I walk closer to him. A few steps away, I watch him engrossed in the task he is doing. His slow, blue-veined frail hands intent on holding a book and inspecting what is inside. I see him blowing with his pallid lips upon the book. His fingers wipe across the spine, then each page inside the covers. Silently, he erases the text and replaces it, page by page. He keeps pacing and repeating this with each book he holds.

What is he doing? Once again, I pull out Meaning of My Life. He has touched and blown on it, too. No longer do I see the title or the text that transported me to bliss with its wisdom. Its universe is dissolved, faded, rewritten. He has blown on its pages new formulas, new problems and promises, replacing the wisdom of the ancient past. He plies his magic style on all the volumes and then disappears.”

Can you imagine a world where knowledge and wisdom and insight is constantly rewritten? Who decides what information will be shared and what will be discarded? Having a library of such volumes changed is almost as horrifying as having no books at all, or choosing not to read when you know how.

I’m grateful to my father for inculcating the habit of daily reading in me from an early age. Listening as he read to me, slowly graduating to read myself, escaping into absorbing new worlds… What a blessing!

There is nothing like adventuring with exciting and romantic heroines and heroes having myriad beneficent qualities and villains flaring up – terror and horror in the service of aesthetic enjoyment. Magically it all stays between the book covers, waiting in that space for us when we reluctantly leave only to get back to it.

6 Comments
  • Madhu

    Hello Jenn, Lorraine and Philip,
    I’m posting this comment myself just to sense how frustrating it feels.

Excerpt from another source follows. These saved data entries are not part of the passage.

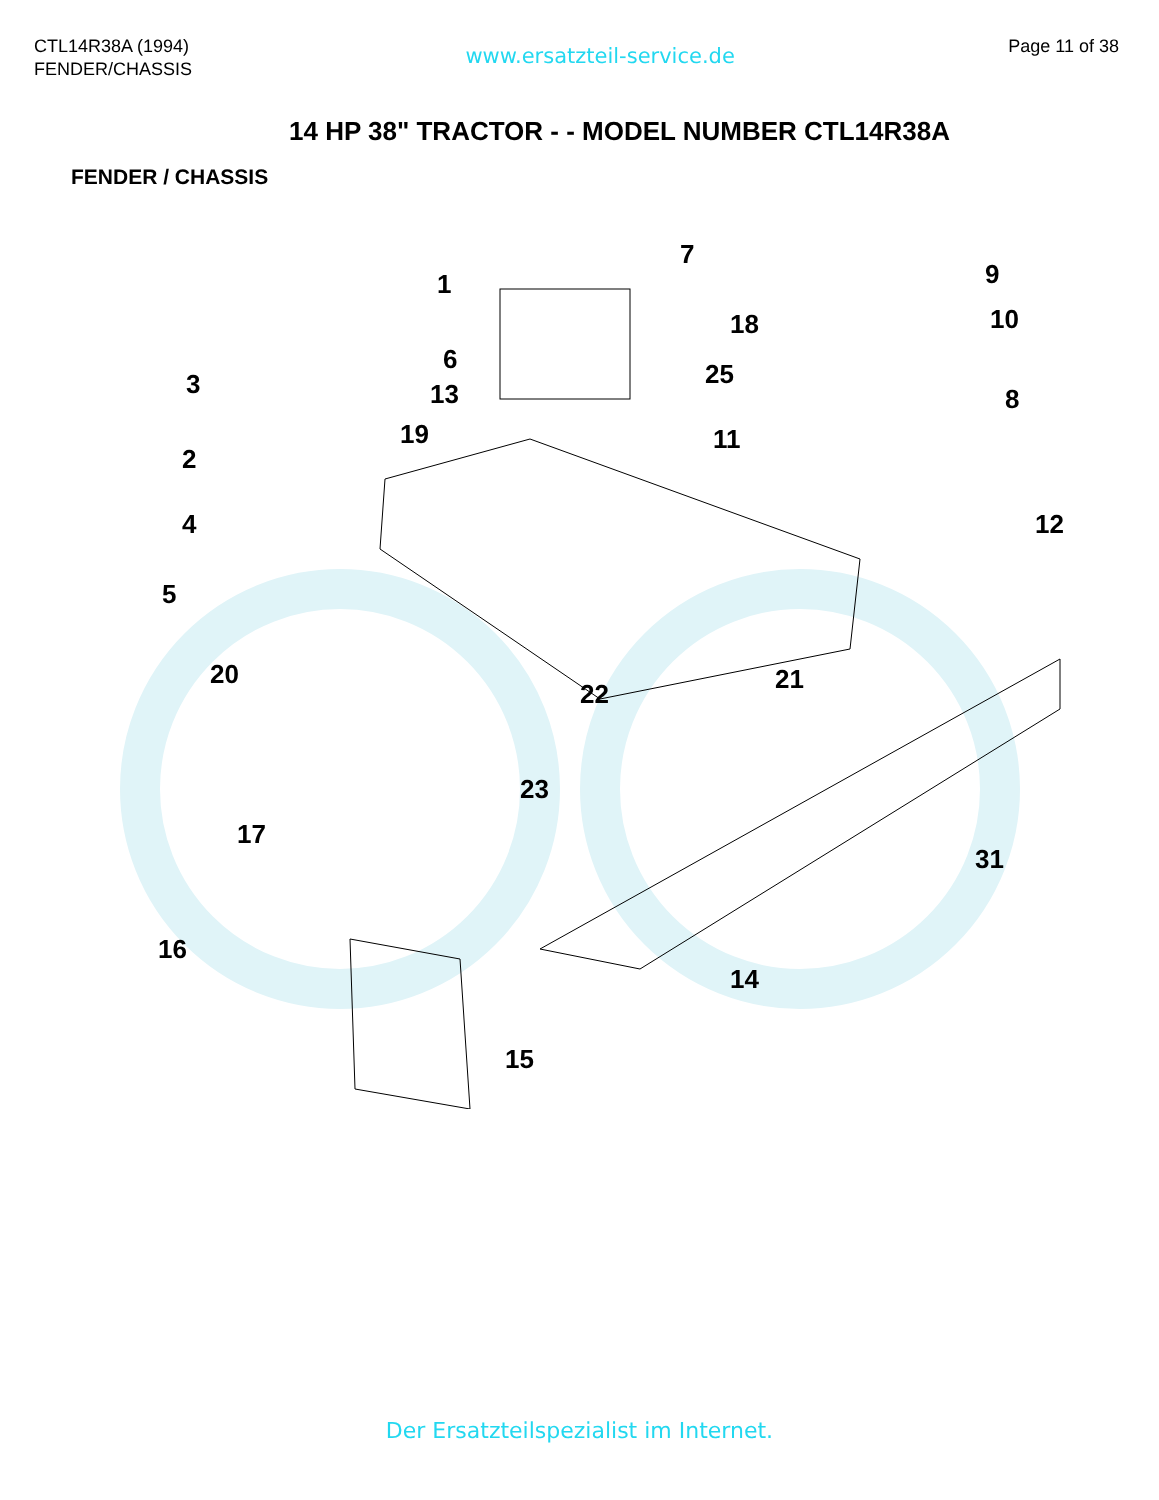CTL14R38A (1994)
FENDER/CHASSIS
www.ersatzteil-service.de
Page 11 of 38
14 HP 38" TRACTOR - - MODEL NUMBER CTL14R38A
FENDER / CHASSIS
1
7
9
10 18
3
6
13
25
8
2
19 11
4 12
5
20
22 21
23
17
31
16
14
15
Der Ersatzteilspezialist im Internet.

    April 16, 2026 at 10:41 am
  • Lorraine

    Madhu, your summary seems like good bones for a short story! Maybe one of the mindful anthologies? I’d love to read more about the blue-veined old man, disappearing words, meaning of your life… wisdom. You got my brain churning this morning. I love your last statement- Magically it stays between the book covers – it is magical!

    April 16, 2026 at 11:08 am
  • Jenn Diamond

    Good evening, Madhu! The painting is beautiful and intriguing! And I am curiously intrigued by the man who blows on books to rewrite history!!! I want to know more!!! I love Lorraine’s idea about finding a place for this piece of writing in a future Mindful Writers Anthology!! Thank you for sharing!!!